Don’t go alone to the Sierra Diablo Mountains. If you do, do not get lost. This beautiful and rugged range is not for causal adventurers and has been known to keep its secrets well within its steep canyons and stony soils. With an elevation of 6,578 feet, this Texas range encompasses 19 miles of mule deer and bighorn sheep, plus flora such as piñon, Arizona cypress, madrone, and ponderosa pine. In October 1854, the Battle of the Diablo Mountains occurred between the U.S. Army and the Lipan Apache over reports of pinched livestock. The battle was short and most of the animals were recovered.

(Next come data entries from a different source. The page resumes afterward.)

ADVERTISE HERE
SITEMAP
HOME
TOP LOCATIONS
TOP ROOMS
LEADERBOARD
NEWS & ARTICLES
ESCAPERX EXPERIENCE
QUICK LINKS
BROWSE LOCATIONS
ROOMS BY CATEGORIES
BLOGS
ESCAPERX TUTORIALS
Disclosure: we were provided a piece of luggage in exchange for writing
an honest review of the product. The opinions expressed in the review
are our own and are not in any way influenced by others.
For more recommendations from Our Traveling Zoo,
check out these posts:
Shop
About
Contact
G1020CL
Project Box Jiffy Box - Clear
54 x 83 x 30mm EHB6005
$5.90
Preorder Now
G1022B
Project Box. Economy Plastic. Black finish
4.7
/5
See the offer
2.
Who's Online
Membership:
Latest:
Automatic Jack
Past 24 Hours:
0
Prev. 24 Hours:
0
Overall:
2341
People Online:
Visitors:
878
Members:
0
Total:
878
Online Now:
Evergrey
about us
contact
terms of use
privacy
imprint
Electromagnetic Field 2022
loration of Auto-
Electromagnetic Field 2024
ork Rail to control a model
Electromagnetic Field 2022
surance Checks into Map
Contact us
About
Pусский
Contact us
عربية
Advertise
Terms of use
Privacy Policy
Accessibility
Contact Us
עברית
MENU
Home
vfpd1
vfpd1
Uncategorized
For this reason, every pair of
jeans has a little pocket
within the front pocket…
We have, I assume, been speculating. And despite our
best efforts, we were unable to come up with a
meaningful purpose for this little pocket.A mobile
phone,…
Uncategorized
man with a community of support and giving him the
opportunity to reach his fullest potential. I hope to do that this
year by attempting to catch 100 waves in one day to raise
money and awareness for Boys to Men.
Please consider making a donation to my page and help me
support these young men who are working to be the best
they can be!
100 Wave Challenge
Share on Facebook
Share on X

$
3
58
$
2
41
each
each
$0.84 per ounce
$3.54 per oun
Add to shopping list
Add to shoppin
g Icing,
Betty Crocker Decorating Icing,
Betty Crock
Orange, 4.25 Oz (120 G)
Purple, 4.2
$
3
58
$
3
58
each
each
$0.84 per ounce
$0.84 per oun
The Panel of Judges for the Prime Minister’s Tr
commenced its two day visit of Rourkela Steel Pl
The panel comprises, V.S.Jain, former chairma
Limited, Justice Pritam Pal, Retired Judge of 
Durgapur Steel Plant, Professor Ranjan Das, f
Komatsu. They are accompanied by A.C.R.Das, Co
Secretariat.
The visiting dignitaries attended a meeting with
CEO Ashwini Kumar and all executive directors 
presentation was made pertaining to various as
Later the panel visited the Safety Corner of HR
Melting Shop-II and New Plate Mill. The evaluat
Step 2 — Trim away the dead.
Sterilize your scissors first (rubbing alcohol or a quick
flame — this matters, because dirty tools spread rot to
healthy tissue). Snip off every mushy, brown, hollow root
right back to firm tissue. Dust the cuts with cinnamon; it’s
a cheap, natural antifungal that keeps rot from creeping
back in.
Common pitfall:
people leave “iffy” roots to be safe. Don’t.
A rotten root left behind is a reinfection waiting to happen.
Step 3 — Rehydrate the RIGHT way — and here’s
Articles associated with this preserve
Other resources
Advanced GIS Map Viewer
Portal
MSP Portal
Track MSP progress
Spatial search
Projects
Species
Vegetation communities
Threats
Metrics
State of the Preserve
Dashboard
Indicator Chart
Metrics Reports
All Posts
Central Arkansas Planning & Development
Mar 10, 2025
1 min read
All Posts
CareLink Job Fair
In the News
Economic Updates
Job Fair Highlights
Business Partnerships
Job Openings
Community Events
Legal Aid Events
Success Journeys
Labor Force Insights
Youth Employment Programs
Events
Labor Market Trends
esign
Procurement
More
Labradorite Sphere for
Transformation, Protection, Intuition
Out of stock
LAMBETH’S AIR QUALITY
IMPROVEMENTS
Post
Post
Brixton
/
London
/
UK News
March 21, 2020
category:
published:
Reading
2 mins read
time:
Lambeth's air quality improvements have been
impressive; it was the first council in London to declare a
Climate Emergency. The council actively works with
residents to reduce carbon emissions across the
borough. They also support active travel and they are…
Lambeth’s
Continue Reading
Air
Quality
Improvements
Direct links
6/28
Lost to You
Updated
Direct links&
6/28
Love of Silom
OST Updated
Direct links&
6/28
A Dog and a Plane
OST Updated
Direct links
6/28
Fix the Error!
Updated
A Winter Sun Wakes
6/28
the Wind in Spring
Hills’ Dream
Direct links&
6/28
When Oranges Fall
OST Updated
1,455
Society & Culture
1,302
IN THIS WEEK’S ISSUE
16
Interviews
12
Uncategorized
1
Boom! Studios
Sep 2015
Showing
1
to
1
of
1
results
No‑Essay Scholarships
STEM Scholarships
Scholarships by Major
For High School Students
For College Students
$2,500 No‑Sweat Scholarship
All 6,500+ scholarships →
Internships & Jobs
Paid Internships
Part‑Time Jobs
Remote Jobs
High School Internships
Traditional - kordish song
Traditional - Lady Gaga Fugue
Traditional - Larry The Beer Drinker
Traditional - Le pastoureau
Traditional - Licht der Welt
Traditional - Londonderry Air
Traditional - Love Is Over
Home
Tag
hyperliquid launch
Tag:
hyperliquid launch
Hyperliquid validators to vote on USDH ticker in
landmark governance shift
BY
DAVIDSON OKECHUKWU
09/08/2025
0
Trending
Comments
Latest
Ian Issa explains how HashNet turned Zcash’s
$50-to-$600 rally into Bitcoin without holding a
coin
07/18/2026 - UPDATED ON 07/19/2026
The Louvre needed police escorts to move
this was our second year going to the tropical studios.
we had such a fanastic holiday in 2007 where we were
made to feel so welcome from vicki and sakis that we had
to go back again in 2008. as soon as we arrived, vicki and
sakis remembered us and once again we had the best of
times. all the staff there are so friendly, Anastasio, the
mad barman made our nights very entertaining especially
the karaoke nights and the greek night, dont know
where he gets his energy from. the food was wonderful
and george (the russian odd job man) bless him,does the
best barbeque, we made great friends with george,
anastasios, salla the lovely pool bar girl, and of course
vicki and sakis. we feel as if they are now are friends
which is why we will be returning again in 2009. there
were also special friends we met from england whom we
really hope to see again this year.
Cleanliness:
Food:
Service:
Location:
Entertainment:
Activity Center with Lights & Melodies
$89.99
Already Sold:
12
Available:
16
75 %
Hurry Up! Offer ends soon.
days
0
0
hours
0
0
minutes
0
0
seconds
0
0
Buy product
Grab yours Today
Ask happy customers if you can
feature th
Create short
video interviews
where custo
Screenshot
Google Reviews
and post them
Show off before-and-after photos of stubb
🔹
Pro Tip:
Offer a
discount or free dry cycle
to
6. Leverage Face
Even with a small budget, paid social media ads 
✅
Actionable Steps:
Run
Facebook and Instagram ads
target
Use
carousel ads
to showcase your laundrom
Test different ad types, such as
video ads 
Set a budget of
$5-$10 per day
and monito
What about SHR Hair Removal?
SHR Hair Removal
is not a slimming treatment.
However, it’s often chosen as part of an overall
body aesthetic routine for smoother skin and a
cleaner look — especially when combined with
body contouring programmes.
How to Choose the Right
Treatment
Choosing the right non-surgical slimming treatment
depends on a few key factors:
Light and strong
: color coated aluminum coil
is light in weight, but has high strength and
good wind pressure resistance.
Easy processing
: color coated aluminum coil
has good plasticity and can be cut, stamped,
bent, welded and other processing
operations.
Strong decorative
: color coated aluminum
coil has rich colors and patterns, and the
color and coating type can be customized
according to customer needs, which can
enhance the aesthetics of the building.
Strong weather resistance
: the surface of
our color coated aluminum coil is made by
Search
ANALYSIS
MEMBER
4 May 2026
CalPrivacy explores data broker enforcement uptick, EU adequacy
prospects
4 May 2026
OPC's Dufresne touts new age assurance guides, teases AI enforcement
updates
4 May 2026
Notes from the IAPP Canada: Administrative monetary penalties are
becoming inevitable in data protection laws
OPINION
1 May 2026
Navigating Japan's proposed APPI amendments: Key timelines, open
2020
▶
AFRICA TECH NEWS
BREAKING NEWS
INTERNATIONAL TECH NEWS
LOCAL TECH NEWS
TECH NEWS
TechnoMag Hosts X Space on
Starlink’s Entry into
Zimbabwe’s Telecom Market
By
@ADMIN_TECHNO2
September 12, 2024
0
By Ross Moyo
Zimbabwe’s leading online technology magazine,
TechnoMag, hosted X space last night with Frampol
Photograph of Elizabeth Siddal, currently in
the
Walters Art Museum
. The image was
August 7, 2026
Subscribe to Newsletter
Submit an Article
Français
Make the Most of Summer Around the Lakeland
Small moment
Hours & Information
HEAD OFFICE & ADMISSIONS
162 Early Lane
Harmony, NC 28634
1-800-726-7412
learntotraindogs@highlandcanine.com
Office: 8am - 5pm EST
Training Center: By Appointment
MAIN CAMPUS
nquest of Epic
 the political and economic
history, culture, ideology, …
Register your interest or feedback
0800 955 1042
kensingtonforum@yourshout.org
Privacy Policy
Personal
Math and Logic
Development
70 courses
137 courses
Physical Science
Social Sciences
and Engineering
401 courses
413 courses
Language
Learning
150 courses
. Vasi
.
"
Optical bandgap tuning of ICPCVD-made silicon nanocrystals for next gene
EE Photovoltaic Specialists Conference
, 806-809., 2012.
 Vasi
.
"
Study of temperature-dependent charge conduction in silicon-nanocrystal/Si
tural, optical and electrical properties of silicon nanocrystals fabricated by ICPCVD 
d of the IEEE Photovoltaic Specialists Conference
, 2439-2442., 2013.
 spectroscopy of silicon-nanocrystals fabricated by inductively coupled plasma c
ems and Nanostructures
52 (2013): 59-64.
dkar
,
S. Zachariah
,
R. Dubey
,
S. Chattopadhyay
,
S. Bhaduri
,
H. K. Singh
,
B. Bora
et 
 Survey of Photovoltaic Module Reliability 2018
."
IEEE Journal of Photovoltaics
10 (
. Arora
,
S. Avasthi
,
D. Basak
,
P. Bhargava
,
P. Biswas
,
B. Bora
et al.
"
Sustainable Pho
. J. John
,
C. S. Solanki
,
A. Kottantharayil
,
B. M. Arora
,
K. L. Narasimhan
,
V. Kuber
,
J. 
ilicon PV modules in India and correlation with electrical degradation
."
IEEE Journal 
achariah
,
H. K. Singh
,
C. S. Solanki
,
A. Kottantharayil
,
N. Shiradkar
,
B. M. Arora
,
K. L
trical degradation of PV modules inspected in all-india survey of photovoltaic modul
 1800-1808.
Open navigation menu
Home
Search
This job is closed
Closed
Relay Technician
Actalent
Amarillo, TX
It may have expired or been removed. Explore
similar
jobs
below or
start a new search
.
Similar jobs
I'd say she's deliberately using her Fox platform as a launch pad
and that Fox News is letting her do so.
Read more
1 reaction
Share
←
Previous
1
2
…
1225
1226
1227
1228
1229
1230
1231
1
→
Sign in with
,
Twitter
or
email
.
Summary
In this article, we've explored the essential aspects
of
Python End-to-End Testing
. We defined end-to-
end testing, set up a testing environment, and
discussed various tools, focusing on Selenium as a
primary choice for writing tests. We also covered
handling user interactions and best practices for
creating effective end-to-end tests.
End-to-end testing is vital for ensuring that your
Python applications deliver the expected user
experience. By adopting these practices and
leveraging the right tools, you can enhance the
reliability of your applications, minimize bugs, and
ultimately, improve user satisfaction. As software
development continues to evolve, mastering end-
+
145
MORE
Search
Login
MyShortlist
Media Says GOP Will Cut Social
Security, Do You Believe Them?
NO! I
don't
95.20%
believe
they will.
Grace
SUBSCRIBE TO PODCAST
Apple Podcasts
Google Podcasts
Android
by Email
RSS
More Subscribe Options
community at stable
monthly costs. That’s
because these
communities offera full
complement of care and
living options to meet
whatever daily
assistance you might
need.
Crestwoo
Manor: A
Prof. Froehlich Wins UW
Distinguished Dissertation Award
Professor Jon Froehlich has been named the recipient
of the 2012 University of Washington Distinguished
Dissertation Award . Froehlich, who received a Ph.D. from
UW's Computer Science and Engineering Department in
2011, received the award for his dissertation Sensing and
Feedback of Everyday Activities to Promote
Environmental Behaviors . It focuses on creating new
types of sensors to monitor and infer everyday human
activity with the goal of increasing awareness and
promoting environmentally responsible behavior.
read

Camping is allowed in the Sierra Diablo Wildlife Management Area, which is 11,624 acres. No amenities exist here, however, and all water and supplies must be carried in. Restrooms are not available and high clearance 4X4 vehicles are strongly recommended. Texas Parks and Wildlife first acquired the land in 1945 to serve as a reserve for Texas’s the last remaining desert bighorn sheep. Today, this area is home to the state’s largest free-ranging population. Van Horn is the nearest town of size to the Sierra Diablo Wildlife Management Area; distance-wise it is 37.6 miles, but travel time is an hour and a half.
Photo: @k.h via Twenty20
To those who are familiar with the area, the Sierra Diablo Mountains have a special place. A San Antonio salsa company is named after this region, and Jeff Bezos has chosen the site for a self-maintaining, 10,000-year clock. A preservation venture by the name of Pitchstone Waters is also located there, with the goal of increasing biodiversity. Also adjacent to the Sierra Diablo Mountains is the Diablo Plateau. Underneath the plateau is an aquifer that is “locally significant” to the area. Ultimately, the mysteries of this mountain range are buried deep, like its history of past eons. Visiting this giant is not for the weak!